Because, based on Fred's observations, it seems that all large organisations probably suffer from this problem. He says that any company big enough to need a formal management structure is susceptible to it to varying degrees, because as soon as professional managers get involved you will always get bad outcomes.

The people near the top of the hierarchy never see the negative consequences of their decisions and it's all Fred's fault! His harm minimisation makes things seem better than they really are. Without his work (and similar efforts by others) the whole system's deficiencies would be so obvious that even those at the top might see them.

So the great irony here is that in order for the formal, bureaucratic, rule-based system to work, there needs to be a certain percentage of people prepared to bypass that system.

It's a little bit like the allegory of the rowing team, where more and more of the people who are supposed to be rowing instead start organising those who remain to do the work, until almost no one is left doing anything. And the numerous organisers give confusing and inefficient instructions, and no one is permitted to row without the appropriate level of supervision. It's only the people who sneakily row while no one else is looking who give the boat any forward movement at all.

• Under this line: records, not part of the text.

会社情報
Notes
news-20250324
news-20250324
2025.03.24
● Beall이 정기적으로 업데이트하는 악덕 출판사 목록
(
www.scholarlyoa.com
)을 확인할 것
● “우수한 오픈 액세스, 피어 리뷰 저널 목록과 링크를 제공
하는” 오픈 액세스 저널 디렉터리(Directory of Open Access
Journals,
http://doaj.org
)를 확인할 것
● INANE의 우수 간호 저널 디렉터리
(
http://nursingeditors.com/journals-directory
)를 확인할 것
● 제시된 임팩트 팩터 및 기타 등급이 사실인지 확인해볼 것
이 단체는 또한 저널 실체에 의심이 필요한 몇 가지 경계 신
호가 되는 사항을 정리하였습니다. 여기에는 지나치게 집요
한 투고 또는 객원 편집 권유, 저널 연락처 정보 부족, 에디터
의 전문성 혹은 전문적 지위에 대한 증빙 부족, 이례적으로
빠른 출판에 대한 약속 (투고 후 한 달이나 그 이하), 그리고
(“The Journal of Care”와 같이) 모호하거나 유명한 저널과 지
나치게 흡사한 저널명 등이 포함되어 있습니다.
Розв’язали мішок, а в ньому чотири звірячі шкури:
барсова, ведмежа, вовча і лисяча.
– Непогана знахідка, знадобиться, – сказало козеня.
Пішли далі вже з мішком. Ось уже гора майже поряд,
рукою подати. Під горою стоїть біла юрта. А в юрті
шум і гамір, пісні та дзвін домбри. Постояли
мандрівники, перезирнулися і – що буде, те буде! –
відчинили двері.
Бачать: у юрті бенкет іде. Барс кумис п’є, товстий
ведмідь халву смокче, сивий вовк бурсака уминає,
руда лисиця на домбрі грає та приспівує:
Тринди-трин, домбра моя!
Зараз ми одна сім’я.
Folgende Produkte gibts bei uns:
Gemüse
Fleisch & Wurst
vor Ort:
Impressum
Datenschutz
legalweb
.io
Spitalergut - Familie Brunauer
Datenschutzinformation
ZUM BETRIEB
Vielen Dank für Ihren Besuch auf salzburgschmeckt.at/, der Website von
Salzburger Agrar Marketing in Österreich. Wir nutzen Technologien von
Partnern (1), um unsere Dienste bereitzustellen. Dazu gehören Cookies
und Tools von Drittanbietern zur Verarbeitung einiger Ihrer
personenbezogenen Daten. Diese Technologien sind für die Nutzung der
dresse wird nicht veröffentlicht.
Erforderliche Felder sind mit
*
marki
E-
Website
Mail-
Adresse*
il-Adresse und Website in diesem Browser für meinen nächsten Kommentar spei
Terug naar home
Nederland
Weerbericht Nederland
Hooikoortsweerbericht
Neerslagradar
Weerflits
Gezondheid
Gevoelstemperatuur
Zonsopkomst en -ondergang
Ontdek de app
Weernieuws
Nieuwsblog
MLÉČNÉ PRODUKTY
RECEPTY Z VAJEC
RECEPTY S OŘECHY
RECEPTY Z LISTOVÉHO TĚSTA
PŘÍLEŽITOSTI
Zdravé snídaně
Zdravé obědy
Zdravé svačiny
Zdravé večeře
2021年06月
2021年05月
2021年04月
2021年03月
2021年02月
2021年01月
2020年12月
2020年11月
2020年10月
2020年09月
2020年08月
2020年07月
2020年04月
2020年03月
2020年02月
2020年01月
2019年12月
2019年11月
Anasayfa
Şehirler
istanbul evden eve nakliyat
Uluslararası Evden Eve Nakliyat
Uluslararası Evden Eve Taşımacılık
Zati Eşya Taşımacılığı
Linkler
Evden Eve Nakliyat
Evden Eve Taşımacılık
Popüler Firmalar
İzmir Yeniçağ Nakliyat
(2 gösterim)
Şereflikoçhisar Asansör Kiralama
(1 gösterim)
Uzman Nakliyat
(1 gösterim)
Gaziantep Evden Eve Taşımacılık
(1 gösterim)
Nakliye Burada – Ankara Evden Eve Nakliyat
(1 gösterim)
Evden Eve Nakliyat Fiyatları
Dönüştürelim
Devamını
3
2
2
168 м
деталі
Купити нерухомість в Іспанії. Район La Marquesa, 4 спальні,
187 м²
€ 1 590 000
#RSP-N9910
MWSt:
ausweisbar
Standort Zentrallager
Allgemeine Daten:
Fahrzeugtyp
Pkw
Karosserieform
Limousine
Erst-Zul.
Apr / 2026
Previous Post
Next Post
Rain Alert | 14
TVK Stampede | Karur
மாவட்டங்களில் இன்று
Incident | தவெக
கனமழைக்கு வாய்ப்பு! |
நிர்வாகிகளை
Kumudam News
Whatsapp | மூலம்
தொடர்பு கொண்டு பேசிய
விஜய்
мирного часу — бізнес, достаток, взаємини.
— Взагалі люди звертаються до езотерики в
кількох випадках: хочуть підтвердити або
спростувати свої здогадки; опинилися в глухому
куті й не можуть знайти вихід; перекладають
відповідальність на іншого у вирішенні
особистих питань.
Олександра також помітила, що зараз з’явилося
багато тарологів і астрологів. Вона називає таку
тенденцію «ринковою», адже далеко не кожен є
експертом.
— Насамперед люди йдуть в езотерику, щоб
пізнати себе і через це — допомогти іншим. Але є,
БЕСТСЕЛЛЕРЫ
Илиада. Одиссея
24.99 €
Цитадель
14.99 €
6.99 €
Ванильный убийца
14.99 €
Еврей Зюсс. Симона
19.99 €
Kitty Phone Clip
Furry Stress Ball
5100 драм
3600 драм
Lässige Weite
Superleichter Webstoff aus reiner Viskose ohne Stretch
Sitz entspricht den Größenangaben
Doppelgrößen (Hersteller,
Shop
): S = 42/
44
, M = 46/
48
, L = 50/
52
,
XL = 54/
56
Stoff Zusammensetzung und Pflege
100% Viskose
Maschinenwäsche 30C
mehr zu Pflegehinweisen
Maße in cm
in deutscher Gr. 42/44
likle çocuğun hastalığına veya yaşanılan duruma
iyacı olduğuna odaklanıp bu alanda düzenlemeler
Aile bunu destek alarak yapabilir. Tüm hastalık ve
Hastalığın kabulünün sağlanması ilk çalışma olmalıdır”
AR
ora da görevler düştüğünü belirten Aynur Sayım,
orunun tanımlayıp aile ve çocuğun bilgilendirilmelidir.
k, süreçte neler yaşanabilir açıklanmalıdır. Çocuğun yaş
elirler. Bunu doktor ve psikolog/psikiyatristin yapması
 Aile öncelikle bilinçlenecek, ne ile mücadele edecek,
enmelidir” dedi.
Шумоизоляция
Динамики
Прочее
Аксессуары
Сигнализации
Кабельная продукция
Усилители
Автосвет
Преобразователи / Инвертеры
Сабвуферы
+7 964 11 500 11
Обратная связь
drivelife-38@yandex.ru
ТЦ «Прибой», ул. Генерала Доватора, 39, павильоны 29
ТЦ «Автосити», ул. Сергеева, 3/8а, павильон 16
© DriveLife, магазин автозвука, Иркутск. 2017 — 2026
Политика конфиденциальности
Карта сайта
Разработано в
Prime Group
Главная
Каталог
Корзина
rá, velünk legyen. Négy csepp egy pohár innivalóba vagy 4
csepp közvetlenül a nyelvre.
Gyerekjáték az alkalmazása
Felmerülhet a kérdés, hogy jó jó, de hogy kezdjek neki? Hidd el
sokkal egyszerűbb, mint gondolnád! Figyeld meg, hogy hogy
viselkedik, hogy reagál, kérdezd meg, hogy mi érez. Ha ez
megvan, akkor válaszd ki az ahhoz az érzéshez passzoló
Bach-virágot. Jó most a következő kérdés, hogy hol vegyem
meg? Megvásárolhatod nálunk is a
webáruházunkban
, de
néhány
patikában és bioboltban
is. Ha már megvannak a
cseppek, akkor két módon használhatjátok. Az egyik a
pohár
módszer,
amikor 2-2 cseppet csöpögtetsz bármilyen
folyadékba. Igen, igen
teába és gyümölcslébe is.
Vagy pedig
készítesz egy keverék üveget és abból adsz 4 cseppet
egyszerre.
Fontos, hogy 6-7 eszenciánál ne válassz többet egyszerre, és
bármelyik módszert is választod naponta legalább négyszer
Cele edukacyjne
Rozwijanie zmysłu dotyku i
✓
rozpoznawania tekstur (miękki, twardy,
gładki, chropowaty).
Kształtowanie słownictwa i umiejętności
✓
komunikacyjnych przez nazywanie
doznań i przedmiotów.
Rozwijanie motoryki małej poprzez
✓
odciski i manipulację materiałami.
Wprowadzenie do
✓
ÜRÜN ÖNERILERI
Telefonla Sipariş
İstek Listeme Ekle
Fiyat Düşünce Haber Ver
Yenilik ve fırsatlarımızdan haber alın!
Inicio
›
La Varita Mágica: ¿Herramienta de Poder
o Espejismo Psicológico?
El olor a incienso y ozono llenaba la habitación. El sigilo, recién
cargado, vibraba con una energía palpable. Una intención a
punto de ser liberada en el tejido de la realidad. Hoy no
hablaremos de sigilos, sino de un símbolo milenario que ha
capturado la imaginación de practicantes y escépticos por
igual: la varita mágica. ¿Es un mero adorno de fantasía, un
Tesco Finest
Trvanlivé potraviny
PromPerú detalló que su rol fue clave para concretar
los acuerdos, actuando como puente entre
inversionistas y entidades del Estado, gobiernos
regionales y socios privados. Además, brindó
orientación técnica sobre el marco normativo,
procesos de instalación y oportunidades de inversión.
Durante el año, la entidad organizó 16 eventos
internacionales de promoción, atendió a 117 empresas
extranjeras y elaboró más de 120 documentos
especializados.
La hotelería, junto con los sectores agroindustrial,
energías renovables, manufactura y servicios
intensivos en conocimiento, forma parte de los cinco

Fred would prefer to "row" in a "boat" where everyone is rowing, and the coordination was done through cooperation and consensus rather than arbitrary decisions being made by one member which are then passed inefficiently down through a chain of command.

Reading Fred's opinions here it is obvious why I wanted to present them in this post, because they do coincide with a lot of what I have said in the past. It's about time all the "organisers" were told to sit down and stop rocking (and slowing down) the boat. They should start rowing or get thrown overboard. If that can't happen, the only alternative is harm minimisation.